Limitations & Future Work

  • Data are sourced exclusively from the Chinese-language Bilibili platform; cross-platform and cross-lingual generalization remains to be validated.
  • Each MLLM samples only 3 video frames; incorporating more frames may improve performance.
  • Danmaku data may contain inappropriate content, necessitating content moderation.
  • Conventional TPP models do not leverage multi-modal information, motivating the development of new multi-modal TPP architectures.
  • The five agents in the pipeline have clearly delineated roles: DeepSeek-R1 designs tasks; Qwen2.5/Qwen2.5-VL/RAM handle annotation; Qwen3 controls quality via majority voting; Qwen2.5-Coder generates visualizations; and multi-LLM majority voting produces final answers.
  • The 8 closed-ended tasks cover danmaku burst counting, time prediction, precise time prediction, sentiment/polarity prediction, and event type reasoning; the 2 open-ended tasks require global dynamics analysis and causal attribution.
  • vs. Retweet/StackOverflow datasets: These provide only timestamps and event types, lacking textual and visual information.
  • vs. Amazon Review: Textual content is available but no visual modality; DanmakuTPP provides all three modalities.
  • vs. TSQA (Time-Series QA): TSQA targets general time series, whereas DanmakuTPP focuses specifically on event sequences.
  • vs.

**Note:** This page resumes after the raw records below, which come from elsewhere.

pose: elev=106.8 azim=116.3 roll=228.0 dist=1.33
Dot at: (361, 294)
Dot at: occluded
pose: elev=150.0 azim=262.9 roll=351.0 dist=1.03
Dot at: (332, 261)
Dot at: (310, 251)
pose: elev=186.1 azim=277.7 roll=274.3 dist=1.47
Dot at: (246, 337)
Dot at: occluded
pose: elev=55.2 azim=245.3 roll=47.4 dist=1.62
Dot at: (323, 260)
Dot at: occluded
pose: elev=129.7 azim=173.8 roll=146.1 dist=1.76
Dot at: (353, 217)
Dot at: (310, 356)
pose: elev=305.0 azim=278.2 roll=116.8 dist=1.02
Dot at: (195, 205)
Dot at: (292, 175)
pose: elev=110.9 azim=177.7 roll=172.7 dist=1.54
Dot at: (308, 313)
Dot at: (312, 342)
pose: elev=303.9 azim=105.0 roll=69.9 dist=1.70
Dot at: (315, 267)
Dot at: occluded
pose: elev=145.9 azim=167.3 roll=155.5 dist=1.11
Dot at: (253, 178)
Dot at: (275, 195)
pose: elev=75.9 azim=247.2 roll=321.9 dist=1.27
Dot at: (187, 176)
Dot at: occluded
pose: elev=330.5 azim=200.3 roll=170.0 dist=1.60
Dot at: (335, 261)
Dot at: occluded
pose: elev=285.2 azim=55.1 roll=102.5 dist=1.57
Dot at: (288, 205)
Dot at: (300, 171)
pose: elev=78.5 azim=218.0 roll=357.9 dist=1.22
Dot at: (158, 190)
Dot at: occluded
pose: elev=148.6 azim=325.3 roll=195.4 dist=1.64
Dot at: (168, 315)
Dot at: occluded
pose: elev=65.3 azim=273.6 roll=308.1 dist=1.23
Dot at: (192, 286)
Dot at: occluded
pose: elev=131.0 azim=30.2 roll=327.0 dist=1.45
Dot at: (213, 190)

Language-TPP: Language-TPP attempts to apply LLMs to TPP but uses only unimodal text data; DanmakuTPP introduces the first natively multi-modal TPP evaluation.

Rating

Implementation Details

Data are collected from 7,250 videos by Bilibili's 2024 Top-100 creators across 14 categories. Five agents collaborate: DeepSeek-R1 designs tasks, Qwen2.5 annotates, and Qwen3 controls quality. Fine-tuning employs Qwen2.5-VL-3B + LoRA on a single RTX 4090 GPU for 3 epochs. - Novelty: ⭐⭐⭐⭐⭐ First multi-modal TPP benchmark with an innovative danmaku data source. - Experimental Thoroughness: ⭐⭐⭐⭐ Comprehensive evaluation covering both conventional TPP models and LLMs/MLLMs. - Writing Quality: ⭐⭐⭐⭐ Detailed pipeline design with rich statistical analysis. - Value: ⭐⭐⭐⭐ Opens a new research direction for multi-modal TPP.